Saved entries -
=== Begin Enclosure ===

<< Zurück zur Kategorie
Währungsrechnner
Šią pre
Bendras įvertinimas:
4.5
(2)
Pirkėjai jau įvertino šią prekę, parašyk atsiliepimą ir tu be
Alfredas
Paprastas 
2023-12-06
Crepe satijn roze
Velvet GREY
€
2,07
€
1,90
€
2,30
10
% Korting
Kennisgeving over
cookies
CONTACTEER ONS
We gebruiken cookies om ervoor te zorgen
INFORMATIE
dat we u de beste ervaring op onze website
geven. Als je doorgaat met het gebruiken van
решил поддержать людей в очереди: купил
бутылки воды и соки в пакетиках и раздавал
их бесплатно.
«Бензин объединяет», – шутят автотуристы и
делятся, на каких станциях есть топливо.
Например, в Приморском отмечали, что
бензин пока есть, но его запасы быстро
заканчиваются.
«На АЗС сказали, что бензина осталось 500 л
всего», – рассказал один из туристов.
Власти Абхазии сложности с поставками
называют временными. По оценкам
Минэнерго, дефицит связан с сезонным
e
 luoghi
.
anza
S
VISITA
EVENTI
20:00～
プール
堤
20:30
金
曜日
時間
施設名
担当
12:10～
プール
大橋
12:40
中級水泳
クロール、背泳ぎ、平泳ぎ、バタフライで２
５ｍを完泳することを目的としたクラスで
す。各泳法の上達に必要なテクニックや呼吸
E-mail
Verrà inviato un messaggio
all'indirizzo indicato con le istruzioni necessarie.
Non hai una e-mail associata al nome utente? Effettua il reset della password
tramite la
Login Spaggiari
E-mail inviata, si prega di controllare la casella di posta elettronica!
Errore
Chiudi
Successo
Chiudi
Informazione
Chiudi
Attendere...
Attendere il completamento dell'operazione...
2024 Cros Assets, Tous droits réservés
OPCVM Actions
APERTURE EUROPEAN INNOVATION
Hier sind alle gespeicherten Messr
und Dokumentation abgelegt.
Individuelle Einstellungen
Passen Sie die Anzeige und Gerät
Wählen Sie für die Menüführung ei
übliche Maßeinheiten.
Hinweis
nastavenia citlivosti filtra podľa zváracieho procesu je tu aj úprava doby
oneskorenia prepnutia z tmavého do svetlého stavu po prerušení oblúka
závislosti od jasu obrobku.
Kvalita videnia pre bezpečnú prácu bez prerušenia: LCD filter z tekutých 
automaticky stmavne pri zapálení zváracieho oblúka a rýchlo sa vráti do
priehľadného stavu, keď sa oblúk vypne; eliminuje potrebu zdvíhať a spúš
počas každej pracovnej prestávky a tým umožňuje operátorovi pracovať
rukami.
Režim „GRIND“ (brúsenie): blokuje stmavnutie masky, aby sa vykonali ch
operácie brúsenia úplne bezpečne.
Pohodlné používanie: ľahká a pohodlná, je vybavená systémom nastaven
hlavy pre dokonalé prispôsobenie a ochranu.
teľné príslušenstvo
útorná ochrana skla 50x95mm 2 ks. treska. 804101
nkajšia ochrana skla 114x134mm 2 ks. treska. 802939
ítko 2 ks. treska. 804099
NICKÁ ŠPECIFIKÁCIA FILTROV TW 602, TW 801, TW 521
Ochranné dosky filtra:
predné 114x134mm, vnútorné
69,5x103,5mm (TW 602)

=== End Enclosure ===

DESCRIPTION OF THE TASK -
Please write out every line of the listing above, character for character, in the same order.

RESPONSE TO THE TASK -
<< Zurück zur Kategorie
Währungsrechnner
Šią pre
Bendras įvertinimas:
4.5
(2)
Pirkėjai jau įvertino šią prekę, parašyk atsiliepimą ir tu be
Alfredas
Paprastas 
2023-12-06
Crepe satijn roze
Velvet GREY
€
2,07
€
1,90
€
2,30
10
% Korting
Kennisgeving over
cookies
CONTACTEER ONS
We gebruiken cookies om ervoor te zorgen
INFORMATIE
dat we u de beste ervaring op onze website
geven. Als je doorgaat met het gebruiken van
решил поддержать людей в очереди: купил
бутылки воды и соки в пакетиках и раздавал
их бесплатно.
«Бензин объединяет», – шутят автотуристы и
делятся, на каких станциях есть топливо.
Например, в Приморском отмечали, что
бензин пока есть, но его запасы быстро
заканчиваются.
«На АЗС сказали, что бензина осталось 500 л
всего», – рассказал один из туристов.
Власти Абхазии сложности с поставками
называют временными. По оценкам
Минэнерго, дефицит связан с сезонным
e
 luoghi
.
anza
S
VISITA
EVENTI
20:00～
プール
堤
20:30
金
曜日
時間
施設名
担当
12:10～
プール
大橋
12:40
中級水泳
クロール、背泳ぎ、平泳ぎ、バタフライで２
５ｍを完泳することを目的としたクラスで
す。各泳法の上達に必要なテクニックや呼吸
E-mail
Verrà inviato un messaggio
all'indirizzo indicato con le istruzioni necessarie.
Non hai una e-mail associata al nome utente? Effettua il reset della password
tramite la
Login Spaggiari
E-mail inviata, si prega di controllare la casella di posta elettronica!
Errore
Chiudi
Successo
Chiudi
Informazione
Chiudi
Attendere...
Attendere il completamento dell'operazione...
2024 Cros Assets, Tous droits réservés
OPCVM Actions
APERTURE EUROPEAN INNOVATION
Hier sind alle gespeicherten Messr
und Dokumentation abgelegt.
Individuelle Einstellungen
Passen Sie die Anzeige und Gerät
Wählen Sie für die Menüführung ei
übliche Maßeinheiten.
Hinweis
nastavenia citlivosti filtra podľa zváracieho procesu je tu aj úprava doby
oneskorenia prepnutia z tmavého do svetlého stavu po prerušení oblúka
závislosti od jasu obrobku.
Kvalita videnia pre bezpečnú prácu bez prerušenia: LCD filter z tekutých 
automaticky stmavne pri zapálení zváracieho oblúka a rýchlo sa vráti do
priehľadného stavu, keď sa oblúk vypne; eliminuje potrebu zdvíhať a spúš
počas každej pracovnej prestávky a tým umožňuje operátorovi pracovať
rukami.
Režim „GRIND“ (brúsenie): blokuje stmavnutie masky, aby sa vykonali ch
operácie brúsenia úplne bezpečne.
Pohodlné používanie: ľahká a pohodlná, je vybavená systémom nastaven
hlavy pre dokonalé prispôsobenie a ochranu.
teľné príslušenstvo
útorná ochrana skla 50x95mm 2 ks. treska. 804101
nkajšia ochrana skla 114x134mm 2 ks. treska. 802939
ítko 2 ks. treska. 804099
NICKÁ ŠPECIFIKÁCIA FILTROV TW 602, TW 801, TW 521
Ochranné dosky filtra:
predné 114x134mm, vnútorné
69,5x103,5mm (TW 602)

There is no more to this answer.